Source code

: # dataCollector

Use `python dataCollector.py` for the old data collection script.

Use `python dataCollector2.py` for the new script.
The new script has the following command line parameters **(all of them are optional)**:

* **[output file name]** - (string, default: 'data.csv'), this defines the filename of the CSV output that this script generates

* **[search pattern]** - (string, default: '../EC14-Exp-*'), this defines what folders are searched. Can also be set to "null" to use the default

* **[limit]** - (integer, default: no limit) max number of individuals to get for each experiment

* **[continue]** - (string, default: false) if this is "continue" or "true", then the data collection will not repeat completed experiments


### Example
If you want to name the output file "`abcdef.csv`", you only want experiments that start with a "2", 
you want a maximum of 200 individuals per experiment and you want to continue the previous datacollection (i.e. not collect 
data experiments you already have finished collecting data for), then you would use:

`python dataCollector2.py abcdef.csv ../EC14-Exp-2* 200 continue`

# # # # #

● **What you have to do**
Each line above needs to be output again, exactly as shown.

● **Exercise answer**
Source code

: # dataCollector

Use `python dataCollector.py` for the old data collection script.

Use `python dataCollector2.py` for the new script.
The new script has the following command line parameters **(all of them are optional)**:

* **[output file name]** - (string, default: 'data.csv'), this defines the filename of the CSV output that this script generates

* **[search pattern]** - (string, default: '../EC14-Exp-*'), this defines what folders are searched. Can also be set to "null" to use the default

* **[limit]** - (integer, default: no limit) max number of individuals to get for each experiment

* **[continue]** - (string, default: false) if this is "continue" or "true", then the data collection will not repeat completed experiments


### Example
If you want to name the output file "`abcdef.csv`", you only want experiments that start with a "2", 
you want a maximum of 200 individuals per experiment and you want to continue the previous datacollection (i.e. not collect 
data experiments you already have finished collecting data for), then you would use:

`python dataCollector2.py abcdef.csv ../EC14-Exp-2* 200 continue`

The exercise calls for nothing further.